* _Data extracts_
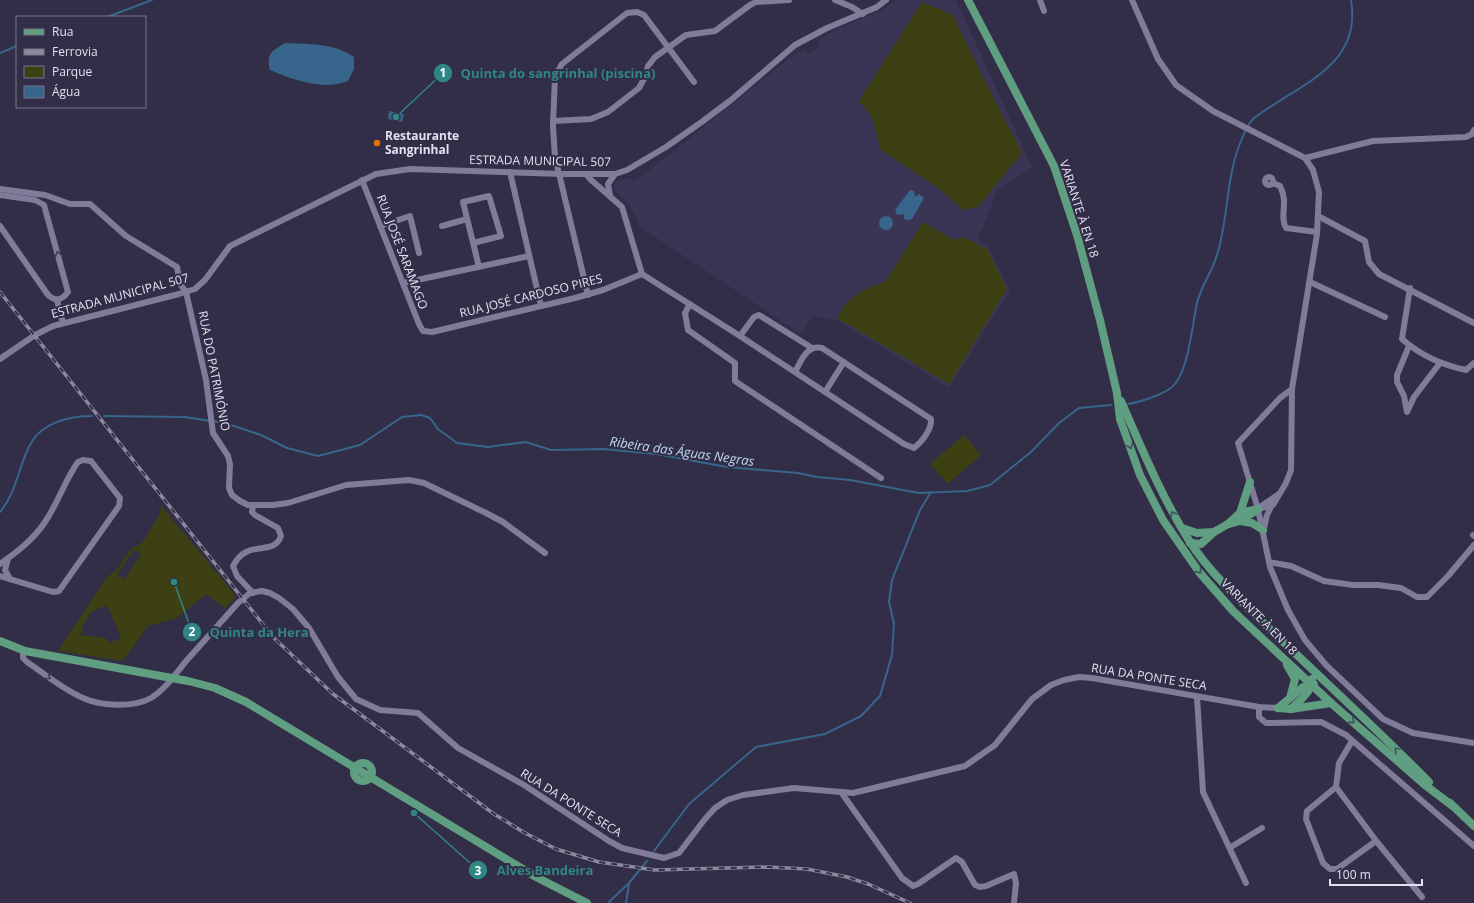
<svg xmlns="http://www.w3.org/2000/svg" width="1474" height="903" font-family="'Open Sans',sans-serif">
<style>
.built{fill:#3a3554}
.green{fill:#3c4012;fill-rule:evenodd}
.water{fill:#37658b}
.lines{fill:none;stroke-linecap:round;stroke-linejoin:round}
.stream{stroke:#37658b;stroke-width:2}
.minor{stroke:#7f7b98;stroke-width:6}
.major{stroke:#609e82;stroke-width:8}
.rail-casing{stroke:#8c899e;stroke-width:3.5}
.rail{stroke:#322e47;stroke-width:2;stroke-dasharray:6;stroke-linecap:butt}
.oneway{stroke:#3e3a53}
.oneway2{stroke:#405059}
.food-dot{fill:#e8710a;stroke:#322e47;stroke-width:1.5}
.labels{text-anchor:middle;stroke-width:4;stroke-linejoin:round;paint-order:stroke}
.poi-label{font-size:12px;font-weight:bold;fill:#e2e0f1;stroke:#322e47;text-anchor:start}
.street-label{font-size:12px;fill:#e2e0f1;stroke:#322e47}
.water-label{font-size:13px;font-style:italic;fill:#c1dcf4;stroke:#322e47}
.leader{fill:none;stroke:#2f8682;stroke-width:1.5}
.callout-dot{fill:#2f8682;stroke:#322e47;stroke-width:1.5}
.mark-label{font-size:12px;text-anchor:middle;font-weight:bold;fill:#fff}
.callout-label{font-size:13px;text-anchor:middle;font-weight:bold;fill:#2f8682;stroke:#322e47;stroke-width:4;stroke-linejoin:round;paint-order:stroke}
</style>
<rect width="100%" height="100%" fill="#322e47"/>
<polygon class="built" points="895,0 956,0 1032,167 998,189 978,239 989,248 1010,290 949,388 835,319 812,316 801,334 640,227 629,203 617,193 614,187 616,181 627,178 635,180 655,166 795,54 804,50 808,54 817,48 820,39 839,28 885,9"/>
<g class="green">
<path d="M922,2L953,15L981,74L1022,153L978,207L963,210L941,190L880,149C877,132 873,111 858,102Z"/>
<polygon points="923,222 954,240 963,237 987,249 1007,289 949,384 837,318 847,302 862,291 886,281"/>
<polygon points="964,435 981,455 948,484 930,464"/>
<path d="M161,505C185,536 212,565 236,597L225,608L206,594L177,618L148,626L123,661L58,651L106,578L117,569L131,549L142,543L160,514ZM134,550L141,554L124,580L117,575ZM107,605L121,638L109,643L106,638L80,635L84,630L81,628L91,612Z"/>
</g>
<g class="water">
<path d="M285,43C309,44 334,43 354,57V69L348,81C323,91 294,80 270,70C266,53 272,51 285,43Z"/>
<polygon points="389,111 404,114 402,122 388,119"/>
<polygon points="910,190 914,191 915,197 919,194 924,198 912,219 907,220 904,219 904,214 897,215 895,210"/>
<circle cx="886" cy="223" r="7"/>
</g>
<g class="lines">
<g class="stream">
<polyline points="107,17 152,0"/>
<polyline points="0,53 17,46"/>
<path d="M1128,404C1140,402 1167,394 1175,384C1189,366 1192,326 1197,303C1201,286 1212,272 1217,255C1228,220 1226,181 1239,146C1242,138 1248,124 1253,119C1261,112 1272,106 1281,100C1321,75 1360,54 1351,0"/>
<polyline points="104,416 184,417 225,423 261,435 287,448 318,456 360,445 402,417 421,415 430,418 438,429 457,443 488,447 526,442 551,450 603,449 656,454 727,467 798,473 817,477 850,480 919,493 967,491 990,485 1031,452 1059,423 1079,408 1111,405"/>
<path d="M0,512C18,490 18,466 31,443C43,422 70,416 92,416"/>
<polyline points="654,851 689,804 756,747 825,734 861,716 880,696 892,655 894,624 889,602 892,580 920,510 931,492"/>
<polyline points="609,902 629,883 647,861"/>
<polyline points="626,903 629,884"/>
</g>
<g class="minor">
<polyline points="835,0 852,7 863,14"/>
<polyline points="1040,0 1044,11"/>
<polyline points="1132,0 1158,59 1176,85 1213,111 1305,158 1313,170 1319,192 1317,234 1292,389 1291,470 1286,483 1273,505 1258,509"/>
<polyline points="553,121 591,119 608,112 639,88 645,77 648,66 655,57 686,35 715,31 750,5 756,2 789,0"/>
<polyline points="1305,158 1373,141 1466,137 1472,134 1474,130"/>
<polyline points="510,172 541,306"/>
<polyline points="586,174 590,179 622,207 642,274 740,336"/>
<circle cx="1269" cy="181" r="4"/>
<polyline points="362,180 419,324 423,331 432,332 575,298 603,290 642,274"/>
<path d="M1273,183L1280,186C1289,203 1279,215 1286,228L1317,232"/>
<polyline points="0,189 45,195 70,204 90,204 126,236 177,267 180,284 186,292 206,380 213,433 228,456 230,464 229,488 232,495 240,501 248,505 273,505 288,503 346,485 409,480 424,483 486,513 503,522 545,553"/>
<path d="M0,195L35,200L44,205L68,292C62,300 56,302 48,295L0,226"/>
<polyline points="610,195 608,184 615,174"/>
<polyline points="1318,216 1365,241 1369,262 1379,274 1474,323"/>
<polyline points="380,226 410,216 419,253"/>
<polyline points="442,226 467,219"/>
<polyline points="473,243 501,236 489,196 463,202 479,267"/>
<polyline points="1310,282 1385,317"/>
<polyline points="403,283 529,256"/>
<path d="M1410,288L1402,339C1420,355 1442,365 1466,370L1474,363"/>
<polyline points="588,295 555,157 553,126 555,76 562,64 627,13 637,12 644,15 694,82"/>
<polyline points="57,300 63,323"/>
<polyline points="690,304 685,313 688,330 735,363 735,381 881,478"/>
<polyline points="1409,346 1397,375 1397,382 1404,396 1407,412 1414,397 1440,363"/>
<polyline points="0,359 35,335 53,326 179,294 195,289 205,280 230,246 376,174 410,169 562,174 615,174 627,170 666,147 703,121 731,100 795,45 827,28 877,7 886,0"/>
<path d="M795,372C801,361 807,344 822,348L931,419C932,429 922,442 914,448L904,444L740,336L754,317L759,315L812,348"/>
<polyline points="1292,389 1280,398 1238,443 1258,509 1270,567 1288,610 1305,640 1326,665 1383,719 1413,733 1474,743"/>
<polyline points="825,392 844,362"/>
<path d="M253,506L252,512L255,515L278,528L281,536C273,558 248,537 233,566L237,576L253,593"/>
<polyline points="1260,507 1279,494"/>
<polyline points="1264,528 1267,515 1272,505"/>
<polyline points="1473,535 1474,536"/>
<polyline points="8,559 5,570 10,579"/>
<polyline points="1269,562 1291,566 1324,581 1353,585 1378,585 1401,588 1417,597 1427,597 1448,576 1474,545"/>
<path d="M0,564C17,552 33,540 45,522C58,503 65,480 78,462L83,460L91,461L120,498L119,506L59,591L53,592L0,576"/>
<path d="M23,651V658L27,662C45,674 62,689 83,698C101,706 133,708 151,698C166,689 176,673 187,660C204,641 221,622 238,603L250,593L262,591L270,593L279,598L293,609L309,628L338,677L356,699L380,710L418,713L458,748L524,785L609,841L622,848L664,858L679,853L705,819L715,808L727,800L743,795L794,788L853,793L965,766L995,745L1032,699L1051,685L1064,680L1079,677L1092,678L1259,707L1278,708"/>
<polyline points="1197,697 1203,792 1246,883"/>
<polyline points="1259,707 1259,717 1266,723 1321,722 1346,735 1474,846"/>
<polyline points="1352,741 1339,763 1336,787 1377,842 1422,897"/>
<polyline points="1336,787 1307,811 1306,819 1323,863 1330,869 1337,869 1376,841"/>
<polyline points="841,792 902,878 913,886 918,884 956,858 962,862 975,885 980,887 986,886 1014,874 1016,883 1014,903"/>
<polyline points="1231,847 1262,828"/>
</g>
<g class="major">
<polyline points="968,0 1054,166 1077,235 1100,320 1117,393 1120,419 1140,475 1163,520 1199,572 1233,611 1331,703 1425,785 1454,807"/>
<path d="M1121,401C1142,449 1162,498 1190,542C1212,576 1245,605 1274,633C1326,683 1379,731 1429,782"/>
<polyline points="1240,513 1250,482"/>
<polyline points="1240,521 1252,523 1263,530"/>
<polyline points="1229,524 1240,521 1254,512"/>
<polyline points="1182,528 1197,533 1214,532"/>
<polyline points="1190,543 1201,544 1214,532 1228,524 1240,513 1258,509"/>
<polyline points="0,641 25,651 188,681 215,688 246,702 536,877 587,903"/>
<polyline points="1290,698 1303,687 1314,684"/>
<path d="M1278,708L1291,709C1299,701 1313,691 1312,679"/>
<polyline points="1278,708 1290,698 1295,679 1287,665"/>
<polyline points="1291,709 1331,703"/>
<circle cx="363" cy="772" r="9"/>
<polyline points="1450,803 1474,826"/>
</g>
<g class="rail-casing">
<polyline id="rail" points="0,292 273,637 333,694 494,814 525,833 556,849 599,862 655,870 768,867 807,869 847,877 868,884 910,903"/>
</g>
<use href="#rail" class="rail"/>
</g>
<defs><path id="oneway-chevron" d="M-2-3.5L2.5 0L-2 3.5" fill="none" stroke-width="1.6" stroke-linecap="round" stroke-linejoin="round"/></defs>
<g class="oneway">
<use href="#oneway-chevron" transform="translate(58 254) rotate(-105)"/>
<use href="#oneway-chevron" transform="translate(48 677) rotate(36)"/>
</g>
<g class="oneway2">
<use href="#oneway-chevron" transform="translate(1130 446) rotate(70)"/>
<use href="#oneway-chevron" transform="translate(1173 514) rotate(-118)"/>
<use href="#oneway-chevron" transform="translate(1199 571) rotate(52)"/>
<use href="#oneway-chevron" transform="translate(1352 721) rotate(41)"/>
<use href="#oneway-chevron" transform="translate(1397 750) rotate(-134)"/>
</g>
<circle class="food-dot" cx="377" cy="143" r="4"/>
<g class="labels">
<g class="poi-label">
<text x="385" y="140">Restaurante<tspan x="385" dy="14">Sangrinhal</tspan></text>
</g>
<g class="street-label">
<text transform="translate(540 161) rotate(1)" y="4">ESTRADA MUNICIPAL 507</text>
<text transform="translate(1079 209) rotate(72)" y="4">VARIANTE À EN 18</text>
<text transform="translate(402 252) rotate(69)" y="4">RUA JOSÉ SARAMAGO</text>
<text transform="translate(120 296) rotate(-15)" y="4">ESTRADA MUNICIPAL 507</text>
<text transform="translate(531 296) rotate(-14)" y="4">RUA JOSÉ CARDOSO PIRES</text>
<text transform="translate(214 371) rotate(79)" y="4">RUA DO PATRIMÓNIO</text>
<text transform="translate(1259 617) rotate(45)" y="4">VARIANTE À EN 18</text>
<text transform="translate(1149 677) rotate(9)" y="4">RUA DA PONTE SECA</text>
<text transform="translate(571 803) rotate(32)" y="4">RUA DA PONTE SECA</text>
</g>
<g class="water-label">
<text transform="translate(682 451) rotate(8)" y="5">Ribeira das Águas Negras</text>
</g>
</g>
<path class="leader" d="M396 117L443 73M174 582L192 632M414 813L478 870"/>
<g class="callout-dot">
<circle cx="396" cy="117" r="4"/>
<circle cx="174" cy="582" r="4"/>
<circle cx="414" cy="813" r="4"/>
<circle cx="443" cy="73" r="10"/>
<circle cx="192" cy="632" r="10"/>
<circle cx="478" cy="870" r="10"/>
</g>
<g class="mark-label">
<text x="443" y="77">1</text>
<text x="192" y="636">2</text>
<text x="478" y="875">3</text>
</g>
<g class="callout-label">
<text x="558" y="78">Quinta do sangrinhal (piscina)</text>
<text x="259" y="637">Quinta da Hera</text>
<text x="545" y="875">Alves Bandeira</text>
</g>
<rect x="16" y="16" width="130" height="92" fill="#322e47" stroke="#78758b"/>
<rect x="24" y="29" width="20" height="6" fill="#609e82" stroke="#78758b"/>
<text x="52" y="36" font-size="12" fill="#e2e0f1">Rua</text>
<rect x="24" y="49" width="20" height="6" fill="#8c899e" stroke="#78758b"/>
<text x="52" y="56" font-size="12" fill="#e2e0f1">Ferrovia</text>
<rect x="24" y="66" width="20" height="12" fill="#3c4012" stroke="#78758b"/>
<text x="52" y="76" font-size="12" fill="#e2e0f1">Parque</text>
<rect x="24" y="86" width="20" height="12" fill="#37658b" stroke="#78758b"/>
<text x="52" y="96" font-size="12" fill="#e2e0f1">Água</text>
<path d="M1330 879v6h92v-6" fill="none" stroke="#e2e0f1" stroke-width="2"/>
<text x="1336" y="879" font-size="12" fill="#e2e0f1" stroke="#322e47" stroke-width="3" paint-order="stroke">100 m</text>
</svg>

* _Assignment_
Each line in which the string "lines" is found must be copied from the data.

* _Exercise output_
.lines{fill:none;stroke-linecap:round;stroke-linejoin:round}
<g class="lines">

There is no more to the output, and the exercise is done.